Tiger, orangutan make debut at El Paso Zoo
Updated On: Mar 19 2014 01:41:18 PM CDT
Visitors to the El Paso Zoo can now see two new animals on exhibit in the Asia section of the Zoo.
Malayan tiger, Belahat, and Sumatran Orangutan, Butch, are now on exhibit where visitors can see them.
Both animals are part of a breeding recommendation from the Association of Zoos and Aquariums (AZA) Species Survival Plan (SSP). The SSP's mission is to conserve species such as the Malayan tiger and Sumatran orangutan which are currently critically endangered. Zoo management and keepers have worked diligently to slowly introduce both of these animals to their new mates- a common practice throughout zoos for the safety and well-being of the animals.
"We are happy to have Belahat and Butch in our care. Both of these animals are extremely important to the survival of their species and we are looking forward to having a successful breeding between Belahat and Seri and Ibu and Butch," said Asia Collections Supervisor Griselda Martinez.
Belahat is a 13-year-old Malayan Tiger that was transferred to the El Paso Zoo from Omaha's Henry Doorly Zoo. Butch is a 27-year-0ld Sumatran Orangutan that was transferred to the El Paso Zoo from the Cincinnati Zoo in March 2011 to breed with 21-year-old Ibu.
Martinez said that Butch is very shy and tends to not give eye contact a lot to Ibu and when Ibu tries to touch him he usually runs away. Martinez said it is because male Orangutans are solitary animals and tend to be reserved.
Belahat isn't as shy as Butch and is enjoying flirting with Seri through a mesh barrier. The two are never on exhibit together at the same time and are kept separate until it is time to breed.
In summer 2011, Seri unexpectedly killed Wzui, her mate, in the tiger exhibit.
Officials said both tigers were seen playing and being affectionate on exhibit the morning of the killing.
Wzui and 3-year-old Seri, a female, arrived at the zoo in early 2011 at the recommendation of the Malayan Tiger Species Survival Plan, a program that allows accredited zoos to help breed endangered species.
The young couple moved in with the then-15-year-old Meli, the zoo's longtime female resident tiger.
Wzui appeared to like them both officials said last year but the females seemed jealous of each other.

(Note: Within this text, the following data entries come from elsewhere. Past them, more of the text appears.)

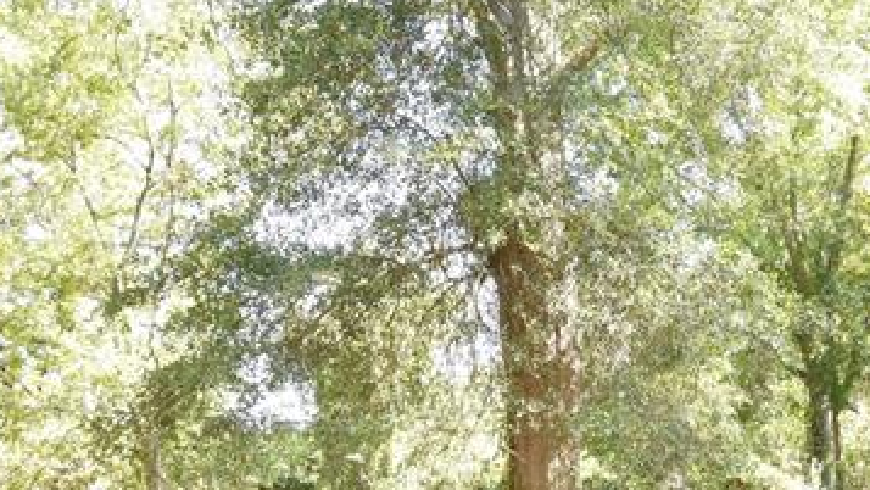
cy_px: 475
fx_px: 1038
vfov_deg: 25.4
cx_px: 512
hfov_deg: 45.3
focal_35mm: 45
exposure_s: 1/15
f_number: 11
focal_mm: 10
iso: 400
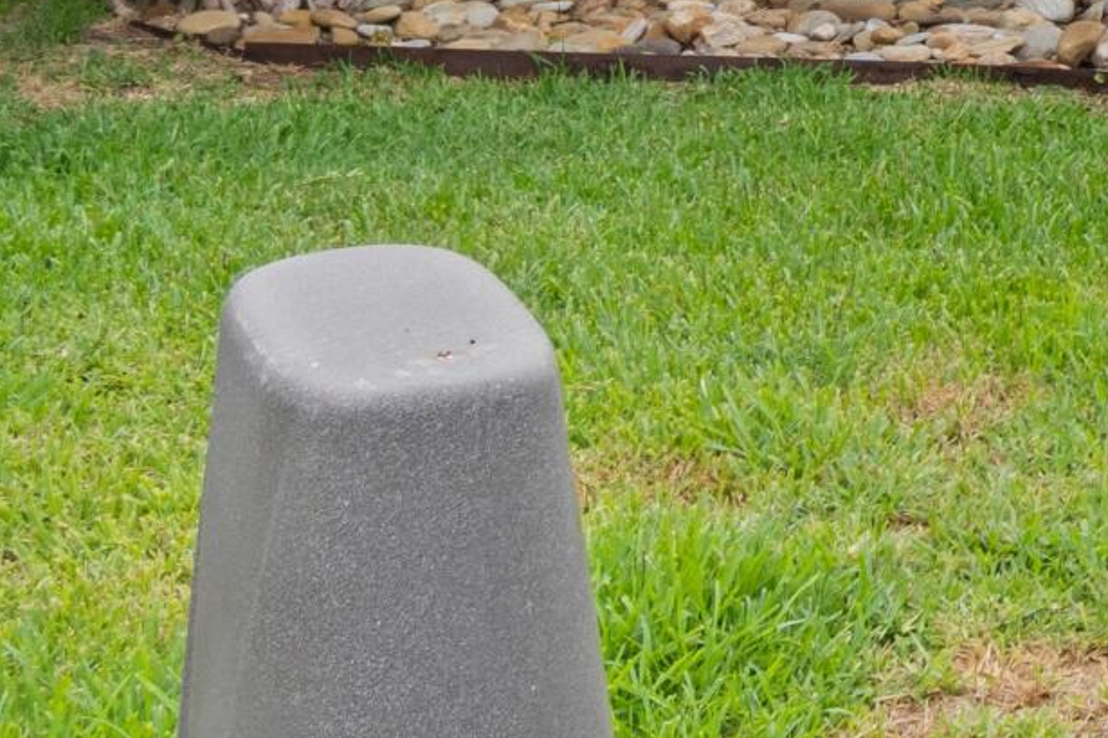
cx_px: 2088
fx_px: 3755
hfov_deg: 14.5
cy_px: -529
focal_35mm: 122
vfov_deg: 10.6
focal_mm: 17
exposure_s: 1/60
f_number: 5.3
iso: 100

"Females normally don't get along that well to begin with," Martinez said last year. "but then when Wzui came into the picture, it was a little tougher because now we had three tigers in there."
Malayan tigers in captivity have a high survival rate due to the lack of predators, say zoo officials, but they are endangered across Asia where their total population size is estimated to be less than 2,500.